Lecturer in Law
- B.A. Wheaton College
- J.D. UCLA School of Law
Elizabeth Bawden is a partner at Withers Bergman LLP, specializing in estate planning, planned giving and tax exempt organizations. She teaches Estate and Gift Tax at UCLA School of Law. She received her B.A. cum laude in Philosophy from Wheaton College and her J.D. from UCLA Law School, specializing in tax law and business law. As part of the US Trust, Estate and Charitable Planning Group at Withers Bergman LLP, Ms. Bawden represents clients in matters related to family wealth transfers for large estates, sophisticated estate and gift tax saving techniques, charitable planned giving, family private foundations, business succession planning, and complex probate and trust administrations. She also regularly represents tax-exempt organizations in formation, organizational and operational issues. She is certified by the California Board of Legal Specialization as a legal specialist in Estate Planning, Trust and Probate Law.

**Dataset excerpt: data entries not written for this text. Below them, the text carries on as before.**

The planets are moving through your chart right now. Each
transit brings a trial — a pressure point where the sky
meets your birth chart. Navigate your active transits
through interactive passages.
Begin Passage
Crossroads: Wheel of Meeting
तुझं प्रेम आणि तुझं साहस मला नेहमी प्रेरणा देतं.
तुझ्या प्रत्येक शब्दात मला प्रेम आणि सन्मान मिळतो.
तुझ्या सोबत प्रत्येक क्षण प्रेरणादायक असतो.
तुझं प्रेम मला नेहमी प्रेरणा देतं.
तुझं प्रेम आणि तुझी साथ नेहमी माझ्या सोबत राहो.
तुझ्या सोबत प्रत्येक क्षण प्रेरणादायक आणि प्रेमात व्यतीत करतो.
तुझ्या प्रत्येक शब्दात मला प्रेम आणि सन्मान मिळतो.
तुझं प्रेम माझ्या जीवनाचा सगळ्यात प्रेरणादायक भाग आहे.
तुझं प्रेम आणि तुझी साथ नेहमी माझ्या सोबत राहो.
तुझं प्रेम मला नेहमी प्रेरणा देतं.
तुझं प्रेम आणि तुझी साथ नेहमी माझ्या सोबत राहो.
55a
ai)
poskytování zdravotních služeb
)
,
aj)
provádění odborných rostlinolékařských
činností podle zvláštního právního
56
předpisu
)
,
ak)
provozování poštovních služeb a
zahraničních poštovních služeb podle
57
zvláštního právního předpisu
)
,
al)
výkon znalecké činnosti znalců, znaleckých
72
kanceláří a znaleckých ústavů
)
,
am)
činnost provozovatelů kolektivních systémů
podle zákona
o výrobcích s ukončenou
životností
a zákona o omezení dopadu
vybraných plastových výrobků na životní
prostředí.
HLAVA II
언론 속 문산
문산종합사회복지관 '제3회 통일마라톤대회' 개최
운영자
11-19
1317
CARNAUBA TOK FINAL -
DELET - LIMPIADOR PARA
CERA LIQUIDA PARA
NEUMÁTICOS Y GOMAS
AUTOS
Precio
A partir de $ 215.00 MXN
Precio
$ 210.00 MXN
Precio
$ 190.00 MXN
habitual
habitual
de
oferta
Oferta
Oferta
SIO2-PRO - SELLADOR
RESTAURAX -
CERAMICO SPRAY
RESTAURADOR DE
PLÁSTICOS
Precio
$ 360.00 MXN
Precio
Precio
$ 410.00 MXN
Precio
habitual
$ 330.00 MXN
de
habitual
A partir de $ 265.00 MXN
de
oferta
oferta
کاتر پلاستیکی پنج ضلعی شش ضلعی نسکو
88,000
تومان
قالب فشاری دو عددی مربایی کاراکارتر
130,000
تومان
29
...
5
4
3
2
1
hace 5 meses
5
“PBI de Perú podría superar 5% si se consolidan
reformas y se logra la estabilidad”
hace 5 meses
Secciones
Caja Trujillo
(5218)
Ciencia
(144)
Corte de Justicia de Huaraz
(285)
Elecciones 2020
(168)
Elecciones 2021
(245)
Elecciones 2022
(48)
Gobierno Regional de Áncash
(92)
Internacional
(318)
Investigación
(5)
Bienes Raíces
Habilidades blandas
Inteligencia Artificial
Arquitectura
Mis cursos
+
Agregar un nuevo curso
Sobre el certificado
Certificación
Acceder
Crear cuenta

After receiving her J.D., Ms. Bawden clerked for the Honorable Wiley Y. Daniel in the United States District Court for the District of Colorado. She is frequently featured as a speaker at continuing education programs. Ms. Bawden is a fellow in The American College of Trust and Estate Counsel (ACTEC). Election as an ACTEC fellow is one of the highest honors a trusts and estates attorney can receive. Fellows are selected on the basis of professional reputation and ability in the fields of trusts and estates, and on the basis of having made substantial contributions to these fields through lecturing, writing, teaching, and bar activities.
Bawden’s publications include "Accomplishing Clients' Estate Planning Goals in a Post-ATRA Environment" in Best Practices for Structuring Trusts and Estates (Aspatore Books, a Thomson Reuters business, 2015 ed.); "Planning for Non-Traditional Families" in Mittra, Sid; Sahu, Anandi; and Starn, Jr., Harry (Eds.); Practicing Financial Planning for Professionals (11th ed. American Academic Publishing, 2012); and "Here Today, Gone Tomorrow – Three Common Mistakes Courts Make When Police Lose or Destroy Evidence with Apparent Exculpatory Value," 48 Clev. St. L. Rev. 335 (2000).